As we look ahead, we see opportunities, as headwinds, such as higher inflation, faced through 2022 are receding. Strong labour markets are supporting consumer spending, maintaining corporate profitability and mitigating some headwinds from tightening credit conditions.

From an asset class perspective, the opportunity set in the bond markets, primarily government bonds, where yields have risen to attractive levels making them a vital source for both income and for diversification within multi-asset portfolios.

We provide additional insight into each of these topics along with key examples of the decisions taken by our fund managers and the True Potential Portfolio management team to position our client portfolios optimally.

Financial conditions are tightening.

Recent data has illustrated the long and variable lags of tighter monetary policy are taking effect. Demand is slowing. The availability of credit to both consumers and businesses is tighter. Bank Officers in the US are not only tightening credit terms for small businesses but their willingness to make loans is curtailed by the stress impacting US regional banks. This we believe will reduce credit availability in the economy leading to weaker economic activity later this year.

Inflation.

An environment of headline disinflation is underway. The main drivers are lower energy prices and normalised supply chains. The former is an important component for regions such as Europe where we have seen a material easing of natural gas prices (340 EUR/MwH August 2022 to under 26 EUR currently). In the UK, we anticipate CPI to peak in the second quarter and base effects lead to a sharp decline in inflation through the second half of 2023.

Core inflation remains high and still rising in parts of the developed world as consumer demand, shelter, wages and service elements within the inflation basket remaining resilient. For context, US annual headline CPI was 4.9% in April, whilst Core at 5.5% is elevated, with a similar dynamic observable in Europe. Barring any significant economic slowdown from ongoing US regional bank stress we anticipate US core inflation will be above the Federal Reserve 2% target through 2023.

Recessionary risks.

Strong labour markets and robust services demand in the US have reduced the odds of a US recession in 2023. However, lagged effect of monetary tightening and recent events in US regional banking sector has the potential to edge up this probability later in the year or perhaps into the first quarter of 2024.

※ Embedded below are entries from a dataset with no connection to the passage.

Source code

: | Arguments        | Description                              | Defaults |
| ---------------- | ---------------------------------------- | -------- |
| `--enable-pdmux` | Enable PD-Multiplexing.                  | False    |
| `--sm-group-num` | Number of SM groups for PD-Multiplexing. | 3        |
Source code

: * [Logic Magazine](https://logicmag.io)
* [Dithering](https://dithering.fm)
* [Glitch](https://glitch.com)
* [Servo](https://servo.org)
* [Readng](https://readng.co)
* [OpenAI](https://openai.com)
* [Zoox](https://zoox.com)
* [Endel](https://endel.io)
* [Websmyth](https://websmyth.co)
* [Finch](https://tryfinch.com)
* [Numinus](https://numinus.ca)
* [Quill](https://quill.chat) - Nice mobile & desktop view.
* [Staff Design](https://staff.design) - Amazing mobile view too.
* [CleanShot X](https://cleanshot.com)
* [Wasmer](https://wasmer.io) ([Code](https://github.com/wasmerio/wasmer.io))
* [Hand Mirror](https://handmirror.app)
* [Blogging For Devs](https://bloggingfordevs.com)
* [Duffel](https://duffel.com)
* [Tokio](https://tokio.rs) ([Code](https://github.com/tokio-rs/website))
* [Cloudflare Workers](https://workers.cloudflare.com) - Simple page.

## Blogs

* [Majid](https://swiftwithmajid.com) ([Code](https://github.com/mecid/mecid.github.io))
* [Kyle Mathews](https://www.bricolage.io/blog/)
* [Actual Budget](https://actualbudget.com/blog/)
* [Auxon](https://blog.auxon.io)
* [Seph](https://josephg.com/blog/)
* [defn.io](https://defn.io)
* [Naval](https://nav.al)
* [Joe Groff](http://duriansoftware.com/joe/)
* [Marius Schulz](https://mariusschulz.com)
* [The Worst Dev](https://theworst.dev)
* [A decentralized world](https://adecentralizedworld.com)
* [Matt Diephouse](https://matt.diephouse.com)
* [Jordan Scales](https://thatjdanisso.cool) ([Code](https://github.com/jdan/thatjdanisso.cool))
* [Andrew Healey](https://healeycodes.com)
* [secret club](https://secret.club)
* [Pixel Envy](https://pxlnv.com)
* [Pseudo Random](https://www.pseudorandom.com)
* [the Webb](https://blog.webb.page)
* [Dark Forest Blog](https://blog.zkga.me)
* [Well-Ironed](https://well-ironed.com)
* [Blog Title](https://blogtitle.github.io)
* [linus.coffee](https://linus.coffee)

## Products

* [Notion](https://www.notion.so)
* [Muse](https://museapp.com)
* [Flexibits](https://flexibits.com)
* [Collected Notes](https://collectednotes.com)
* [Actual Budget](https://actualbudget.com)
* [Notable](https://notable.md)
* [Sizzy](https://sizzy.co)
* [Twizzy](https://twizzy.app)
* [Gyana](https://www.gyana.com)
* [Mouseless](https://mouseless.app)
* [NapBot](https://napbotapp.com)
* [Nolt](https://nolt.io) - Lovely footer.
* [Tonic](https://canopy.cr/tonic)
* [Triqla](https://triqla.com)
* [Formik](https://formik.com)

The outlook for 2024 corporate earnings is uncertain, linked to the evolving economic backdrop. European and UK earnings remains supported by a material easing of natural gas prices. The first quarter earnings season in the US has been stronger than expected. With 85% of US companies reported, nearly 80% of companies have beaten market earning expectations. Companies have been able to increase profit margins as they retain pricing power and benefit from the recent falls in input prices. Nonetheless, US corporate earnings for the full year 2023 have trended lower and are projected to increase only 1% from 2022.

Portfolio commentary.

Valuation levels within both credit and equity markets have increased from last year, opportunities continue to be identified by many of our active managers.

We’ve been building exposure within the True Potential Portfolios to equities, selectively. Historically a subset of the equity market including larger cap quality US companies and defensive sectors have done better in periods of slowing economic growth. As an example, equity weightings have continued to increase this year within our Balanced portfolio.

Going forward, we believe style diversification will be crucial; with that in mind, we have been recently adding to thematic equities, particularly in the US, which provide more defensive properties as we move through the year. Within fixed income, exposure to government bonds has actively increased. The Balanced portfolio has increased exposure to government bonds from 12.2% at the start of the year to 14.9%. Higher yields mean that investors are now getting paid to hold bonds and at the same time benefit from the diversification they bring to multi-asset portfolios.